FLUSHING, N.Y. (BP)–The Baptist Convention of New York has entered a cooperative relationship with Davis College, approved during the BCNY annual meeting at the Korean Church of Queens in Flushing, N.Y.
Messengers also increased the convention’s giving for Cooperative Program national and international missions and ministries.
A total of 114 messengers representing 52 of the convention’s 428 churches and church plants were in attendance, along with 50-plus visitors.
Reflecting the theme of “Hear the Cries of the World” for the Sept. 24-25 sessions, workshops were offered to assist in outreach, church growth and other key areas of ministry.
Messengers approved a $3,504,537 budget for the coming year, up $60,000 over the current budget.
The budget increases by .25 percent the allocation of Cooperative Program gifts from BCNY churches for SBC causes, moving to 27.25 percent of more than an $875,000 anticipated in Cooperative Program giving from the churches. The remaining 72.75 percent of Cooperative Program gifts will support the New York convention’s outreach.
Terry Robertson, BCNY executive director, told messengers the “increase to the Cooperative Program is one step closer to the goal of giving 50 percent to CP [North American and global missions].”
Messengers re-elected Ted Harvey, pastor of Somerset Hills Baptist Church in Basking Ridge, N.J., as president, along with Rick Wilburn, pastor of Tupper Lake Baptist Church in Tupper Lake, N.Y., first vice president; William Page, pastor of Terrill Road Baptist Church in Scotch Plains, N.Y, second vice president; and David Shepherd, director of Mid-America Baptist Theological Seminary’s northeast branch in Schenectady, recording secretary.
The Davis College recommendation, Robertson told Baptist Press, formalizes a fraternal relationship that already had existed informally for decades.
With about 300 students, the Binghamton-area college, according to its website, is “Bible-centered” and is “committed to making an impact upon the world for Jesus Christ by the fostering of Christian character and the equipping of students with the knowledge, competencies and skills needed in an ever-changing world for service and leadership within the church, Christian organizations and society.”
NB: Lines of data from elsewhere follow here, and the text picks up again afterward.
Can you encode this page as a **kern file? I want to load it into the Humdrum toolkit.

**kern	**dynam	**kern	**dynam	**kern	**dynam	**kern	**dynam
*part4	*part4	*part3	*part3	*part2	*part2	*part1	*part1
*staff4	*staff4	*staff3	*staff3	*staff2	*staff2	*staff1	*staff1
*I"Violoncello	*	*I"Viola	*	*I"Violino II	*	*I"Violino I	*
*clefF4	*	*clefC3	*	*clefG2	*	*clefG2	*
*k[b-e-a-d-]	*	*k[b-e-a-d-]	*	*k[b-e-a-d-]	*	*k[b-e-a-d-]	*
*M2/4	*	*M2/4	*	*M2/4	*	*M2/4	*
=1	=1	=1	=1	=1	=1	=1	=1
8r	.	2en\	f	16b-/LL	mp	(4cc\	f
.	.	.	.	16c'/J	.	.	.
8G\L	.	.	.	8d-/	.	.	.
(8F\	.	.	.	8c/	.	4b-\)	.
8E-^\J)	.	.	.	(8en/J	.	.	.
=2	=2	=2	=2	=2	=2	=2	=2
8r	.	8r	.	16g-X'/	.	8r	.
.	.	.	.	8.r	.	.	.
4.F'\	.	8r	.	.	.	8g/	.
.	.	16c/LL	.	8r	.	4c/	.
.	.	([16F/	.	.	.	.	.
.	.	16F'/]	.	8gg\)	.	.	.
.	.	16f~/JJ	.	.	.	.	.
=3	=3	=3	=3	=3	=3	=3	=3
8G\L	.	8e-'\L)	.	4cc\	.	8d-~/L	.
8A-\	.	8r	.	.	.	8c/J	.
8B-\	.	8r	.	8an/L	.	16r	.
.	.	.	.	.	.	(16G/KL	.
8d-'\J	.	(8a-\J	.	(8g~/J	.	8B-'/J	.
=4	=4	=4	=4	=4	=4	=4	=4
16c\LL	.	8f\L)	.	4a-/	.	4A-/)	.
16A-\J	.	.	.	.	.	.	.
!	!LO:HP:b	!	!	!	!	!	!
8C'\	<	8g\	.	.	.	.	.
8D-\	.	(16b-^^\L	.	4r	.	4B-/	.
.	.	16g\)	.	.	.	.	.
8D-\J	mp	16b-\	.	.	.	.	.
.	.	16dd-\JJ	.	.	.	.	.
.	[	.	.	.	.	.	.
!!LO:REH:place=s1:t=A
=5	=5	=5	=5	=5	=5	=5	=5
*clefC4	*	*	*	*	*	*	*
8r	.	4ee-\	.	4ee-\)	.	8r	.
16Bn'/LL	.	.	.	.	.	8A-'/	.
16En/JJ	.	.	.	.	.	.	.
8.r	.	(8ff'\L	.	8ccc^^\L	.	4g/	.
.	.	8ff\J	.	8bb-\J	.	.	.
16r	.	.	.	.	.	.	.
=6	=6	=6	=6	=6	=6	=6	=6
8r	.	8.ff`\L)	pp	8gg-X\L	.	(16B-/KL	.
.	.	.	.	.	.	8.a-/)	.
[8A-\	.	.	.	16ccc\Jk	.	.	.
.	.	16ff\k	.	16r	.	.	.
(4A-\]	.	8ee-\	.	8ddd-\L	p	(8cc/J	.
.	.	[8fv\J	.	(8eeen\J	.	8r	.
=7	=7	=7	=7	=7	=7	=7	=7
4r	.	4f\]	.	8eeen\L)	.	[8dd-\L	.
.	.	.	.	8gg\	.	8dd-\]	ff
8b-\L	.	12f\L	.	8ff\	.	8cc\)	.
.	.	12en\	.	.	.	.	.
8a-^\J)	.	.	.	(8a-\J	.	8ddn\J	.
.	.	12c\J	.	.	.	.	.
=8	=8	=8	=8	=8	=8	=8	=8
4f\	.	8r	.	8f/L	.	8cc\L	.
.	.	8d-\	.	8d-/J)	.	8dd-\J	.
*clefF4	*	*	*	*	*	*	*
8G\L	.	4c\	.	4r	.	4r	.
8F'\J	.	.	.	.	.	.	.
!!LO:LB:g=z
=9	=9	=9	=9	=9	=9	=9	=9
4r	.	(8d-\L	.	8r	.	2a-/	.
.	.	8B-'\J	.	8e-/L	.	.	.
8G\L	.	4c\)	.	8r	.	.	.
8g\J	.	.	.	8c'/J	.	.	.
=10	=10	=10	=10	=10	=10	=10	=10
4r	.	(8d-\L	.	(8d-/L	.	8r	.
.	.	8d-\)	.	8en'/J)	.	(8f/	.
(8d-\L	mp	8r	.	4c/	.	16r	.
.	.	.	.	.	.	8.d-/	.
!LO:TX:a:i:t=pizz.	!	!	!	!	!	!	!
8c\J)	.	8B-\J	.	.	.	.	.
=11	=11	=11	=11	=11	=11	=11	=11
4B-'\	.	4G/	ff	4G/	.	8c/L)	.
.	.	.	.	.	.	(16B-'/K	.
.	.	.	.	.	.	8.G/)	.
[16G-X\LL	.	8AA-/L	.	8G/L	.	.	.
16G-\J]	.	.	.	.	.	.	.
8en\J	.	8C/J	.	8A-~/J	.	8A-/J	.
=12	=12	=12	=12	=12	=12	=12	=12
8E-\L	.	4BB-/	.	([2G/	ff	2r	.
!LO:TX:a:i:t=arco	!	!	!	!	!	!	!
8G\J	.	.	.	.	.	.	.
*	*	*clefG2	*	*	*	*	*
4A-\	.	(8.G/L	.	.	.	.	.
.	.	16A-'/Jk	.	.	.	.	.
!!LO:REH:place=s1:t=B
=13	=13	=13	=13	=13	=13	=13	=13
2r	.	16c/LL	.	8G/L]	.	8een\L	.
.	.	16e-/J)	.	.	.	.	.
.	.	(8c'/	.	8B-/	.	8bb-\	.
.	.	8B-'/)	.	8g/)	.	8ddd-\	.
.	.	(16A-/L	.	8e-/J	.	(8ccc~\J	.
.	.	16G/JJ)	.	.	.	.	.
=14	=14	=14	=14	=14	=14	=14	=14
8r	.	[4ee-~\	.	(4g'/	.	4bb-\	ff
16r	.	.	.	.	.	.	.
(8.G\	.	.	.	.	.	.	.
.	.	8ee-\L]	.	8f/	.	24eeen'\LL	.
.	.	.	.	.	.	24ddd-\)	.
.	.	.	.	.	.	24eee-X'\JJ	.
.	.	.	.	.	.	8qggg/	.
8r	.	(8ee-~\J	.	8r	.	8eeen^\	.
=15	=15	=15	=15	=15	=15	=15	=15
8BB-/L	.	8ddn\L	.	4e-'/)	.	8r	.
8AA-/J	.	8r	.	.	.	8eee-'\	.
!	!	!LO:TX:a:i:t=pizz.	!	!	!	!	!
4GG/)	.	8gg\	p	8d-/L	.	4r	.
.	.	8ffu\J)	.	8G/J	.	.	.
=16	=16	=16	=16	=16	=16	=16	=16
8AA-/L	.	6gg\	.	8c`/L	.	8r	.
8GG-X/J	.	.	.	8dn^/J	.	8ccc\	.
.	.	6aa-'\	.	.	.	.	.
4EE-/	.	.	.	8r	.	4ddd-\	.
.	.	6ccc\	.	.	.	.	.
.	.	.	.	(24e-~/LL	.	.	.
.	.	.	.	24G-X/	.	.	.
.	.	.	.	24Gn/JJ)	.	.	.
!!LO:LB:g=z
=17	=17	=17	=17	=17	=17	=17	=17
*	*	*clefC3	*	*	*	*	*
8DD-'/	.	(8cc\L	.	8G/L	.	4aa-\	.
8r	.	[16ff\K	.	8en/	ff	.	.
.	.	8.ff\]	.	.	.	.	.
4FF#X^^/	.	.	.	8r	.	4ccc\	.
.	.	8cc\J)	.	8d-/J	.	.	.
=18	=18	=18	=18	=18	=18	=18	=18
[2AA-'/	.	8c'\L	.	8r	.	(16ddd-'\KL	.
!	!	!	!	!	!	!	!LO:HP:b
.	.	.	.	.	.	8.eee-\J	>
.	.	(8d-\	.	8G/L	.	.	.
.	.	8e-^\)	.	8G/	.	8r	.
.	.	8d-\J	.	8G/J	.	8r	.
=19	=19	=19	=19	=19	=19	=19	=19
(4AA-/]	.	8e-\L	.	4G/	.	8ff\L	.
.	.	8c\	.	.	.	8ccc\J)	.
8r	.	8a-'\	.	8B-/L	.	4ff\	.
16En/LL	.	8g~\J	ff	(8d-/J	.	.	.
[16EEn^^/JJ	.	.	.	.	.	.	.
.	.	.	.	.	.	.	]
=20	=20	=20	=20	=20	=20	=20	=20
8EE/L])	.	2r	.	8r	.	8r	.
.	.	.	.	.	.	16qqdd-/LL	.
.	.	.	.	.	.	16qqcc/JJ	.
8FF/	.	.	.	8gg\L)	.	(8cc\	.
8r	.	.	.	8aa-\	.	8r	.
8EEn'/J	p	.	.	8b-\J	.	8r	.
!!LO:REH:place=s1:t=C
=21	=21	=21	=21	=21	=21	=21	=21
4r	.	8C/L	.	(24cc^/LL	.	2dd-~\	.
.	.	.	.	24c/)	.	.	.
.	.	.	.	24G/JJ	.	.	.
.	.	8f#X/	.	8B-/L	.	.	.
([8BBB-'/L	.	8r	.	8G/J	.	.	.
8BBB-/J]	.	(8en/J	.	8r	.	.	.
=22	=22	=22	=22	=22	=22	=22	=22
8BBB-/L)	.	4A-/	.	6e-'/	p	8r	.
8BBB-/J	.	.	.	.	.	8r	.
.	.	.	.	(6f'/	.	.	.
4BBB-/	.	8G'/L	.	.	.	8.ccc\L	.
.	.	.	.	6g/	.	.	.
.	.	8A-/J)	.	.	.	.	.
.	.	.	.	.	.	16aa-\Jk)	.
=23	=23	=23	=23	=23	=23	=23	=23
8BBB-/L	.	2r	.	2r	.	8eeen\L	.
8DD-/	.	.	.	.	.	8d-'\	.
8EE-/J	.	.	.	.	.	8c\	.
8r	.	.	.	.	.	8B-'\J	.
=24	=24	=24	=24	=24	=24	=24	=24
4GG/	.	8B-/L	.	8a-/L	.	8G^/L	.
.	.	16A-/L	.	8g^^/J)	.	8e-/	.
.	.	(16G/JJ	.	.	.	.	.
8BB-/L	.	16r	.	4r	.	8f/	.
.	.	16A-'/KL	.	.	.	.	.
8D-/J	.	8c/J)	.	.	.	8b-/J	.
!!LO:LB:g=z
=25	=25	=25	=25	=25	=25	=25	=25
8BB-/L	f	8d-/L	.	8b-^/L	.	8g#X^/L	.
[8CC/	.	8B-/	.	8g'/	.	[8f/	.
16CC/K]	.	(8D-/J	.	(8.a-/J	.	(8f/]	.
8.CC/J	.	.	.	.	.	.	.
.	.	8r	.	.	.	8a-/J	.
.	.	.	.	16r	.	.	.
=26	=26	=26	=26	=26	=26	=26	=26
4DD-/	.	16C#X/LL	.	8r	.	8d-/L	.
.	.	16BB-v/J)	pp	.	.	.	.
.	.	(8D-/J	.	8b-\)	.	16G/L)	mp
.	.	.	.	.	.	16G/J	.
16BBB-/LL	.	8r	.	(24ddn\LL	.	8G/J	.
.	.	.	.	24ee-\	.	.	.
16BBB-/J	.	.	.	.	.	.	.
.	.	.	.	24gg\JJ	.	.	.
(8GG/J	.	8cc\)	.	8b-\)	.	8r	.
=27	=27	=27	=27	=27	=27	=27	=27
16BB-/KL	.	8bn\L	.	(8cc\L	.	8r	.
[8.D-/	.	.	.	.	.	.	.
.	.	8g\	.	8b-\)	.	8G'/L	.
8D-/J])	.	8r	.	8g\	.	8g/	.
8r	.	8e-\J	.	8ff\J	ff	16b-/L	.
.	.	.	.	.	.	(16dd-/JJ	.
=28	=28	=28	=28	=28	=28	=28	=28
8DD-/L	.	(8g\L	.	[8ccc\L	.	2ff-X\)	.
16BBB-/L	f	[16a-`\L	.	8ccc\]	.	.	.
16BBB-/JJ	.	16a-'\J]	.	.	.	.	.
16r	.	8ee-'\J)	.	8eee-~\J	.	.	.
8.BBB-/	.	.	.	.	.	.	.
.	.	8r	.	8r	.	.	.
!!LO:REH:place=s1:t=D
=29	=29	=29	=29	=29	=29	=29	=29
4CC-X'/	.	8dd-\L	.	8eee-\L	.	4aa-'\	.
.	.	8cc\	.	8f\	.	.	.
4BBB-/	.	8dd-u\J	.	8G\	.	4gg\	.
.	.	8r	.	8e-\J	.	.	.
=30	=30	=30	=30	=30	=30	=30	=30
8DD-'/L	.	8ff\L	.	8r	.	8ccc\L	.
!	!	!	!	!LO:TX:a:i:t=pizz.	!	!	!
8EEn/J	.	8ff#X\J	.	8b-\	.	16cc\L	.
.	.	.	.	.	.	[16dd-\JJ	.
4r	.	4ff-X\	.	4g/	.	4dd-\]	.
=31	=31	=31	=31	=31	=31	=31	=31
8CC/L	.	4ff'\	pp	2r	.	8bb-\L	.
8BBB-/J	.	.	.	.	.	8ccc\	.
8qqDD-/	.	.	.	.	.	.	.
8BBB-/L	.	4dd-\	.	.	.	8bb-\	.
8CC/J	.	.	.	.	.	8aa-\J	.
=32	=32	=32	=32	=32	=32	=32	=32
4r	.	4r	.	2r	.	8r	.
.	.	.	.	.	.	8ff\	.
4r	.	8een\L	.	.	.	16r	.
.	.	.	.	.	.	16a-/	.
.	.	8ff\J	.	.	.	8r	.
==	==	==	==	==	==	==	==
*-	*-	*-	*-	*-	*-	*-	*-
Founded in 1900 as the Practical Bible Training School by a young evangelist, John A. Davis, the school has no official denominational connection but embraces fundamentals of the Christian faith common among Southern Baptists. In August 2004, the institution’s name changed to Davis College, a Practical College of Bible and Ministry.
Robertson said the recommendation “was driven by the fact that we already have a relationship with the institution, as we were interacting in significant ways. A number of our pastors are graduates and many of our church members are students at the college.”
The BCNY-Davis College relationship “is an answer to prayer,” Robertson said, citing the early days of Southern Baptist work in the state and the ministry of Norman Bell, a pioneering “legendary pastor” who became a director of missions in New York’s north country.
“I discovered the relationship had been a dream of some of the early folks in this convention,” Robertson said, recounting that Bell — who was instrumental in the formation of the BCNY — many years ago had gathered pastors and close friends to pray for the day when Davis College and the BCNY would be more closely related.
The recommendation messengers approved reads, “That the BCNY pass a resolution recommending Davis College as a Christian College which would be appropriate for students from our churches, and establishing a voluntary and cooperative relationship or endorsement and partnership between the BCNY and Davis College. We recommend Davis College to all Southern Baptists as an accredited, quality four-year college that embraces Southern Baptists.”
Next year’s annual meeting will be Sept. 21-23 at the Word of Life Conference Center in Schroon Lake, N.Y.
The BCNY serves churches of New York State, northern New Jersey, southwestern Connecticut, western Massachusetts, as well as Cornwall and Mississauga, Ontario, Canada.
Norm Miller is a freelance writer based in Richmond, Va.